Permohonan Pembatalan Status Tersangka
Sebelumnya, Febrie Adriansyah, mantan Jaksa Agung Muda Tindak Pidana Khusus, telah meminta kepada hakim untuk membatalkan penetapan status tersangka dan penggeledahan yang dilakukan di rumahnya di Sentul. Permohonan ini disampaikan dalam petitum gugatan praperadilan yang diajukan ke Pengadilan Negeri Jakarta Selatan.

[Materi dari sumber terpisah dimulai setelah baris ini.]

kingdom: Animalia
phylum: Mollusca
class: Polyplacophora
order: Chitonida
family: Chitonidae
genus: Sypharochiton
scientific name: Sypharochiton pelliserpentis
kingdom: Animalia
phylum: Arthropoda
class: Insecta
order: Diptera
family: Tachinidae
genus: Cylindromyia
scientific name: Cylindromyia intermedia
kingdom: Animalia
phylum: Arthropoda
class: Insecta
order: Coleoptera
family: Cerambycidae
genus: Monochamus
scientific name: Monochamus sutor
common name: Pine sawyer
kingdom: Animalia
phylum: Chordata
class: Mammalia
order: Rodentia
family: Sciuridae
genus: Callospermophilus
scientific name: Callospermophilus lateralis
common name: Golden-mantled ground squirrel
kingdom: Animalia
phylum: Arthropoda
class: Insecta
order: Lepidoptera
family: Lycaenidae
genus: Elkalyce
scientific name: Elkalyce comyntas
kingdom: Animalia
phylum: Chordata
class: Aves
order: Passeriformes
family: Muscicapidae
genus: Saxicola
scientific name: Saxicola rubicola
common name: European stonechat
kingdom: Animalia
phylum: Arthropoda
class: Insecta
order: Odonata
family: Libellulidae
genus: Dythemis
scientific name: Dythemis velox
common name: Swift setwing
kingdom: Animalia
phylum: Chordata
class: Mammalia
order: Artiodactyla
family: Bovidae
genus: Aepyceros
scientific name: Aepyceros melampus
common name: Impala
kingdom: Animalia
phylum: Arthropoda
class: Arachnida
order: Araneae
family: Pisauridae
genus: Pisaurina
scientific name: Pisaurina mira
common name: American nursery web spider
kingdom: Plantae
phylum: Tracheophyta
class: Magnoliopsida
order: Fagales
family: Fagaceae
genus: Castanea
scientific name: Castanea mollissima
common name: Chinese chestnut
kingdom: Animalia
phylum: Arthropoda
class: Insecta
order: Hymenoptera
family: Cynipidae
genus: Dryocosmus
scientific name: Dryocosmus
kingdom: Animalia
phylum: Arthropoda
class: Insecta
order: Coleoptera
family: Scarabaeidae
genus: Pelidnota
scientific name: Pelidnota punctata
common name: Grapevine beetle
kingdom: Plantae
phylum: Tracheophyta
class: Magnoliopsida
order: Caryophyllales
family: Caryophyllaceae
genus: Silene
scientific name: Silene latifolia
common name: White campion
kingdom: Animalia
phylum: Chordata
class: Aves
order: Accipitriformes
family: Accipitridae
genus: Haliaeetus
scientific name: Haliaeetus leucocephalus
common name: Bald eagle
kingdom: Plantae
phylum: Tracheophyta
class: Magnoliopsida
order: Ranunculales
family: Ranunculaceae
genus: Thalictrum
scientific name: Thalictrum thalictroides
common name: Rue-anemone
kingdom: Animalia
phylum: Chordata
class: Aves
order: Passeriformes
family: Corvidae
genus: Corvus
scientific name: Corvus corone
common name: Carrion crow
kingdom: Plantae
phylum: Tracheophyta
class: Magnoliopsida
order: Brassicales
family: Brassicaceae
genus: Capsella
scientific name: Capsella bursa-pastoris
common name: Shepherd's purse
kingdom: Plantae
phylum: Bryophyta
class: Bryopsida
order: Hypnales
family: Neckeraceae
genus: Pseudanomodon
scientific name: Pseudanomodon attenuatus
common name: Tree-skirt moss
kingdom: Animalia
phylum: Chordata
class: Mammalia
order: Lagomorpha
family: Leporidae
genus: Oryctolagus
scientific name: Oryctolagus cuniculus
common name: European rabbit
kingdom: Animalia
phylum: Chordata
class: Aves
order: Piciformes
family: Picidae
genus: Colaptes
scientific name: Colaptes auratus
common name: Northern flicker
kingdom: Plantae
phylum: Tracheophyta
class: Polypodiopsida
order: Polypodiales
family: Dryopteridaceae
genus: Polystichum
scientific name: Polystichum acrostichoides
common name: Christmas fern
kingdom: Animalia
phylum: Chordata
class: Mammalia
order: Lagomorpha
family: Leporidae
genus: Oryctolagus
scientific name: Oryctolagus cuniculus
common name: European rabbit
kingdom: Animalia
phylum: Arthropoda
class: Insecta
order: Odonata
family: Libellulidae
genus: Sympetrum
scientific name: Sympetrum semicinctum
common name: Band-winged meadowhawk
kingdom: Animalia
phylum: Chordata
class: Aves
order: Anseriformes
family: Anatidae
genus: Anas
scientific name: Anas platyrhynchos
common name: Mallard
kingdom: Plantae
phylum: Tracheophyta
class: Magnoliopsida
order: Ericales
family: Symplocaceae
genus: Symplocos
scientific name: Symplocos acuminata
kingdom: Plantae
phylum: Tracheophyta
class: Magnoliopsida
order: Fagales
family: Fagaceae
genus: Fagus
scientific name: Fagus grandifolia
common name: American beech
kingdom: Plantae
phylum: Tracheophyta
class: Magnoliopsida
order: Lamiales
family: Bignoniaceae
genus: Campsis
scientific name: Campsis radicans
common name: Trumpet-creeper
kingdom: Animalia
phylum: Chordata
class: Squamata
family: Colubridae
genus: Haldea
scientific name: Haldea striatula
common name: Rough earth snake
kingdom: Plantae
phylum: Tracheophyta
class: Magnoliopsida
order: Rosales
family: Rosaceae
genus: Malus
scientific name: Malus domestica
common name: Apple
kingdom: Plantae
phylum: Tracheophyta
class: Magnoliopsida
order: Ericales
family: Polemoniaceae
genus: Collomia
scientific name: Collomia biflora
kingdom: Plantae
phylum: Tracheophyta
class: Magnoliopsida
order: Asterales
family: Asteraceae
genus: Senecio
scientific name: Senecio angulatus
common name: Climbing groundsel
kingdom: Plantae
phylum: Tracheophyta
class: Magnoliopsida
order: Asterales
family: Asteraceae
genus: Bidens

Febrie meminta agar hakim menyatakan tidak sah seluruh tindakan hukum yang diambil, termasuk penerbitan surat perintah penyidikan, penyitaan, hingga pencekalan. Kuasa hukum Febrie, Farizi, saat membacakan gugatan dalam sidang tersebut menyatakan, "Menerima dan mengabulkan Permohonan Praperadilan yang diajukan Pemohon untuk seluruhnya."
Kejaksaan Agung sebelumnya telah menetapkan Febrie sebagai tersangka dalam kasus Tindak Pidana Pencucian Uang (TPPU) terkait dengan penemuan emas seberat 74 kilogram dan uang tunai sebesar Rp543 miliar di rumahnya. Selain itu, dua tersangka lain juga ditetapkan, yaitu seorang pengacara bernama Don Ritto dan pihak swasta Nurman Herin, yang diduga terlibat dalam kasus yang sama.
Ketua Tim 9 sekaligus Jaksa Agung Muda Bidang Tindak Pidana Pengawasan, Rudi Margono, menyatakan bahwa dugaan TPPU tersebut dilakukan oleh Febrie saat menjabat sebagai jaksa atau pejabat struktural di Kejaksaan.